Quelques chercheurs ont davantage fait le choix d’ancrer leur réflexion sur le terrain historique. Ainsi, Jean-Marc Lachaud prend le soin d’évoquer les acteurs du débat qui au XXe siècle a opposé  ceux qui prônaient la politisation de l’art (tels que Walter Benjamin) et ceux qui s’opposaient à son utilité politique (comme T. W. Adorno). L’auteur revient sur cette idée trop simple selon laquelle Lénine et le pouvoir bolchevik auraient spontanément réussi à établir un lien fort entre eux et l’avant-garde artistique. Or, il nous est rappelé que, suite à la Révolution de 1917, les jeunes artistes voulaient faire table rase du passé artistique de la Russie alors que le nouveau gouvernement décrétait la protection et la restauration du patrimoine ancien. Le scepticisme de Lénine à l’égard de l’art nouveau des années 1920 n’empêche pas l’intense expérimentation artistique appuyée par la mise en place d’un dispositif de propagande construit sur les compositions géométriques de Lissitzky ou des projets architecturaux de Tatline, basés sur les photomontages productivistes de Rodtchenko et les films d’Eisenstein.  M. Lachaud établit un parallèle entre cette période d’effervescence à laquelle le stalinisme va mettre fin et le contexte des années 1960-70 marqué par un fort retour du militantisme auquel les différentes formes d’art participent. Enfin, l’auteur attribue à l’art des années 1990 une dimension politique qualifiée de "pessimiste" à travers la dénonciation de la marchandisation du corps humain, de l’exclusion et de l’assujettissement culturel.

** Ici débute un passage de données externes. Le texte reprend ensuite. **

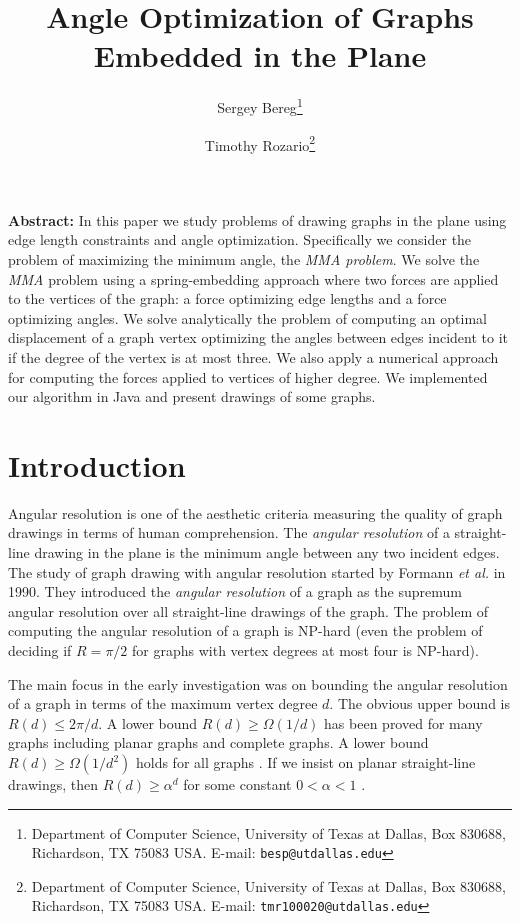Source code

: \documentclass[10pt]{article}
\title{Angle Optimization of Graphs Embedded in the Plane}
\author{Sergey Bereg\thanks{
Department of Computer Science,
University of Texas at Dallas,
Box 830688,
Richardson, TX 75083
USA. E-mail: {\tt besp@utdallas.edu}
}
\and
Timothy Rozario\thanks{
Department of Computer Science,
University of Texas at Dallas,
Box 830688,
Richardson, TX 75083
USA. E-mail: {\tt tmr100020@utdallas.edu}
}
}
\date{}
\newcommand{\etal}{\textit{et al.}}
\begin{document}
\maketitle



{\bf Abstract:}
In this paper we study problems of drawing graphs in the plane using 
edge length constraints and angle optimization. Specifically we consider the problem of  
maximizing the minimum angle, the {\em MMA problem}. 
We solve the {\em MMA} problem using a spring-embedding approach where two forces are applied to the vertices of the graph: a force optimizing edge lengths and a force optimizing angles. We solve analytically the problem of computing an optimal displacement of a graph vertex optimizing the angles between edges incident to it if the degree of the vertex is at most three. We also apply a numerical approach for  computing the forces applied to vertices of higher degree. We implemented our algorithm in Java and present drawings of some graphs.



\section{Introduction}

Angular resolution is one of the aesthetic criteria measuring the quality of graph drawings in terms of human comprehension. 
The {\em angular resolution} of a straight-line drawing in the plane is the minimum angle between any two incident edges.    
The study of graph drawing with angular resolution started by Formann \etal \cite{formann93} 
in 1990. They introduced the {\em angular resolution} of a graph as the supremum angular resolution over all straight-line drawings of the graph. The problem of computing the angular resolution of a graph is NP-hard (even the problem of deciding if $R=\pi/2$ for graphs with vertex degrees at most four is NP-hard).   

The main focus in the early investigation \cite{formann93,mp-arpg-94} was on bounding the angular resolution of a graph in terms of the maximum vertex degree $d$. The obvious upper bound is $R(d)\le 2\pi/d$. A lower bound $R(d)\ge \Omega(1/d)$ has been proved \cite{formann93}  for many graphs including planar graphs and complete graphs. 
A lower bound $R(d)\ge \Omega(1/d^2)$ holds for all graphs \cite{formann93}.
If we insist on planar straight-line drawings, then  $R(d)\ge \alpha^d$ for some constant $0<\alpha<1$ \cite{mp-arpg-94}. 
\end{document}
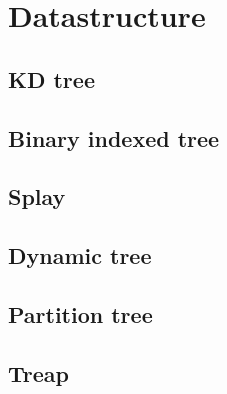 \section{Datastructure}
\subsection{KD tree}


\subsection{Binary indexed tree}


\subsection{Splay}


\subsection{Dynamic tree}


\subsection{Partition tree}


\subsection{Treap}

Une autre approche historique nous est fournie par Florent Perrier  dans son analyse du statut de l’artiste dans l’œuvre  de Saint-Simon. Appelé à figurer l’avant-garde, l’artiste ouvre la voie à l’émancipation du peuple dont il devient un guide. Il contribue donc, d’après Saint-Simon, à construire un paradis terrestre. Avec la science et l’industrie, l’art oriente l’humanité vers la conscience de son progrès ; il la libère de l’oppression et de l’inertie.

Dans un registre privilégiant l’approche littéraire, Sébastien Rongier s’interroge sur l’évolution de l’usage du mot "peuple" pour aboutir à la place que ce concept occupe dans l’œuvre de l’écrivain François Bon. Carole Talon-Hugon, quant à elle, repère dans les mouvements littéraires du XIXe siècle la volonté de remplir une fonction politique agissante. L’évocation d’écrivains engagés comme Hugo (à l’inverse des Goncourt qui défendent une image apolitique de l’écriture) ou comme le cercle de Mamontov en Russie (rassemblant Dostoïevski, Tolstoï, Tourgueniev, Moussorgski, Borodine, Rimsky-Korsakov) montre la prétention de la littérature et de la musique à aider le politique. Inversement, le pouvoir peut également exiger des artistes une contribution sans condition à l’édification d’une dictature au service d’un chef comme le souligne Philippe Tancelin. Celui-ci insiste à la fois sur cette ambition du chef à se confondre avec l’artiste créateur et sur la poésie qui apparaît dès lors comme l’une des formes de résistance les plus élaborées.

 
Ce volume se présente donc comme le résultat intéressant d’une réflexion pluridisciplinaire sur les relations entre les différentes formes d’art et de pouvoir. Il privilégie une approche contemporaine  de la création artistique, et en particulier de l’image, dans ses rapports complexes et multiples avec l’autorité politique. On ne peut que regretter la quasi absence de la musique au débat (Danièle Pistone figurant au comité de lecture) ainsi que cette tendance à soutenir toute démonstration à l’aide d’un vocabulaire très spécialisé et peu accessible.